Clooney (+64 09 358 1702,, 33 Sale Street. This is near Victoria Park and it’s painted black with high ceilings and low lighting. There are these walls of hanging tassels, so it’s got a bit of a decadent feel. The food is refined but robust; gorgeous lamb and pureed potato with a little parmesan run through it.

The Ponsonby Road Bistro (+64 9 360 1611), 165 Ponsonby Road, Ponsonby. It has a British chef, Sarah Conway; she does duck shepherd’s pie or chunky soups with lardons and chickpeas and spinach. She loves a bit of Middle Eastern influence, too. From NZ$ 59.

My favourite café is Dizengoff (+64 9 360 0108), 256 Ponsonby Road, Ponsonby. They do the best flat whites and friandes (little French-style cakes) and madeleines and pound cake. I get off the plane, check into my hotel and go straight there for breakfast. By the time you’ve been there an hour you’ve seen everyone in town!

Where to stay and eat in Wellington

I like Bolton Hotel Wellington (The), on the corner of Bolton & Mowbray Streets. It’s a big boutique hotel up on The Terrace. It’s not particularly New Zealand in terms of its looks, but the rooms and location are great and it has fantastic harbour views.

Logan Brown (+64 4 801 5114,, 192 Cuba Street. It’s owned by Steve Logan and Al Brown - Al’s a bit of a TV personality; he’s just released a fish book, eating everything from gills to tail. The restaurant is posh but it’s not chi-chi; they do lovely seafood and game and things like paua ravioli – paua is black abalone – with a really earthy, grunty taste, looks muddy but tastes delicious. They have a great New Zealand wine list.

Capitol Dining Room & Bar (+64 4 384 2855,, Embassy Theatre, Kent Terrace. Capitol’s a small brasserie, really, and Tom Hutchison, the head chef, worked with me in London. It’s simple cooking with clean flavours; grilled snapper with a salad of faro (an ancient wheat), salsa and lemon, or slow-braised shoulder of lamb with kumara and mustard sauce.

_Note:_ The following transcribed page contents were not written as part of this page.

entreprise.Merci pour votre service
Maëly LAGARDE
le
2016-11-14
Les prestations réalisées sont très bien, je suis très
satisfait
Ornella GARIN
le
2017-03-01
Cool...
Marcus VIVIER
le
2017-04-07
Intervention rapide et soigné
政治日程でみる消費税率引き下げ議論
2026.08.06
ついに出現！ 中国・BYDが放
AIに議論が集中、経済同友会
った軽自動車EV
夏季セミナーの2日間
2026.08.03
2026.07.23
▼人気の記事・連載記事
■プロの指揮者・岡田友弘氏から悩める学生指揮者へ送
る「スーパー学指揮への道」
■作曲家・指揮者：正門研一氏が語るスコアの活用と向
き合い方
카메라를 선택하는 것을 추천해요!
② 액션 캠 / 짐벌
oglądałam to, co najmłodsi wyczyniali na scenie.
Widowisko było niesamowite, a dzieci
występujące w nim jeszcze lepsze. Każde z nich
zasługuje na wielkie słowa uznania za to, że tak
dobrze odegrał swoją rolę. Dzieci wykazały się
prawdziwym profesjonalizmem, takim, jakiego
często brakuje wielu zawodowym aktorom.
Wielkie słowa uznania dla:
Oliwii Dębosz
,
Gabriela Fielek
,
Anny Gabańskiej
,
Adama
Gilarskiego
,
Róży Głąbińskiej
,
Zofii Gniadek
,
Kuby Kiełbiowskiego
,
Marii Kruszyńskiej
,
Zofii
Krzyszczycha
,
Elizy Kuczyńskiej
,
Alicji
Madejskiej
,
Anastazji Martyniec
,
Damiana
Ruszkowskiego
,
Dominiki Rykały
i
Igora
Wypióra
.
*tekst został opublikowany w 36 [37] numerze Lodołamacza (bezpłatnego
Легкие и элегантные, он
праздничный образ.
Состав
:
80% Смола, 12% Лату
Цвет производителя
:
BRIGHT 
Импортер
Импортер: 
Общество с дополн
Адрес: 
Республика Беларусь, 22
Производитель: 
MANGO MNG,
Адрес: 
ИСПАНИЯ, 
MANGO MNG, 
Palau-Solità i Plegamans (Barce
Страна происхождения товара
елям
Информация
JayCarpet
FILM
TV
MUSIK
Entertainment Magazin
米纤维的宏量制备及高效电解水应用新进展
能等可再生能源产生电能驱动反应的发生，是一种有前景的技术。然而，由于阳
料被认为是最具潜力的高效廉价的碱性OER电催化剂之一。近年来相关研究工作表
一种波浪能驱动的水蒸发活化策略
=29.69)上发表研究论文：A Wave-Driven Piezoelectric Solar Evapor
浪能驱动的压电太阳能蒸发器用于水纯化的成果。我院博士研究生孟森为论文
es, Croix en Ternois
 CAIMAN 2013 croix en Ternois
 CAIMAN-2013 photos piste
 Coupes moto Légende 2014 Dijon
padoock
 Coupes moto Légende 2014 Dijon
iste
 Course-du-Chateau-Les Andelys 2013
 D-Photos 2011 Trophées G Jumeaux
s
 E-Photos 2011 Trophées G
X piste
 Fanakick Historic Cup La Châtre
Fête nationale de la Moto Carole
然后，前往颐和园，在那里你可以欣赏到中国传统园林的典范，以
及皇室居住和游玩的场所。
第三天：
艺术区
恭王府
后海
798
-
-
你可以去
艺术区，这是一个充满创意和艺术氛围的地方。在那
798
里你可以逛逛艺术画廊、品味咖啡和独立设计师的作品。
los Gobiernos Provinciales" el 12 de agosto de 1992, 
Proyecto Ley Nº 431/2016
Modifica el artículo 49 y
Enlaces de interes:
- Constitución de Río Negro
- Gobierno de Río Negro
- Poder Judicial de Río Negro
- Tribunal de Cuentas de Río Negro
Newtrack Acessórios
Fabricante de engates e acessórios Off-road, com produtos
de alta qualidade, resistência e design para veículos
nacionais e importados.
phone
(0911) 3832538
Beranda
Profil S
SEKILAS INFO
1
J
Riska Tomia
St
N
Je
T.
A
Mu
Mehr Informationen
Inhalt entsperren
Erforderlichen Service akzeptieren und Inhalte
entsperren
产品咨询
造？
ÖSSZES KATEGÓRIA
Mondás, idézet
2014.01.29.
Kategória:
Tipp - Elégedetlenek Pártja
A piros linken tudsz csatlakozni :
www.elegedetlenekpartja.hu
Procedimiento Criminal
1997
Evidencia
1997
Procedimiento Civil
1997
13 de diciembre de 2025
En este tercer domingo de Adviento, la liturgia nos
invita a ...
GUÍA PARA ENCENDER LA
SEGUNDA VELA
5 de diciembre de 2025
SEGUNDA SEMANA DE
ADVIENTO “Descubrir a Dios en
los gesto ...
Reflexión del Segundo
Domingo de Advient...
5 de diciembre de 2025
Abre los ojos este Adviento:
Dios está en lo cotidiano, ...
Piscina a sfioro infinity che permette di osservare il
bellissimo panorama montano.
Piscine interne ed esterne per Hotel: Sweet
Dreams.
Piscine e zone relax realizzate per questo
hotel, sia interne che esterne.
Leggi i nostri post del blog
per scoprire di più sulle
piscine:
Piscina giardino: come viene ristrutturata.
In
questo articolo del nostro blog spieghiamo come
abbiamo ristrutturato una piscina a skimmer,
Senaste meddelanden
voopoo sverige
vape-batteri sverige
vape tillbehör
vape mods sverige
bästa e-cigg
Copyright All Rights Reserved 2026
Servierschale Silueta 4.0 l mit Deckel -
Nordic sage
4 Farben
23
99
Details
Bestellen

Boulcott Street Bistro (+94 4 499 4199,, 99 Boulcott Street. It’s a modern bistro in an old Victorian house near Wellington’s financial district. Rex Morgan, the chef/partner, is this big Maori fella who does such delicate food; he uses kawa kawa, which is one of our indigenous herbs, dusted onto New Zealand venison with, say, a pea puree. From NZ$ 70.

Peter Gordon

Chef and co-owner of award-winning eateries The Providores and Tapa Room in Marylebone, London, Peter was born on New Zealand’s North Island in 1963. At 18 he took a waitering job at a Melbourne restaurant to fund his way through university in Australia and promptly dumped studying to train as a chef. His UK breakthrough was The Sugar Club in London in the mid 1990s, as head chef and early exponent of fusion food. His sixth food book comes out this October (March 2010 in the UK), he appears frequently on television, also has a thriving restaurant and tapas bar in Auckland, co-owns Waitaki Braids Vineyard in North Otago and consults on numerous projects, including müzedechanga, Wallpaper* Magazine’s Best New Restaurant 2007, in Istanbul. He supports charities for leukaemia, child burns and the lung disease LAM and has recently moved to London’s East End, returning to New Zealand several times a year.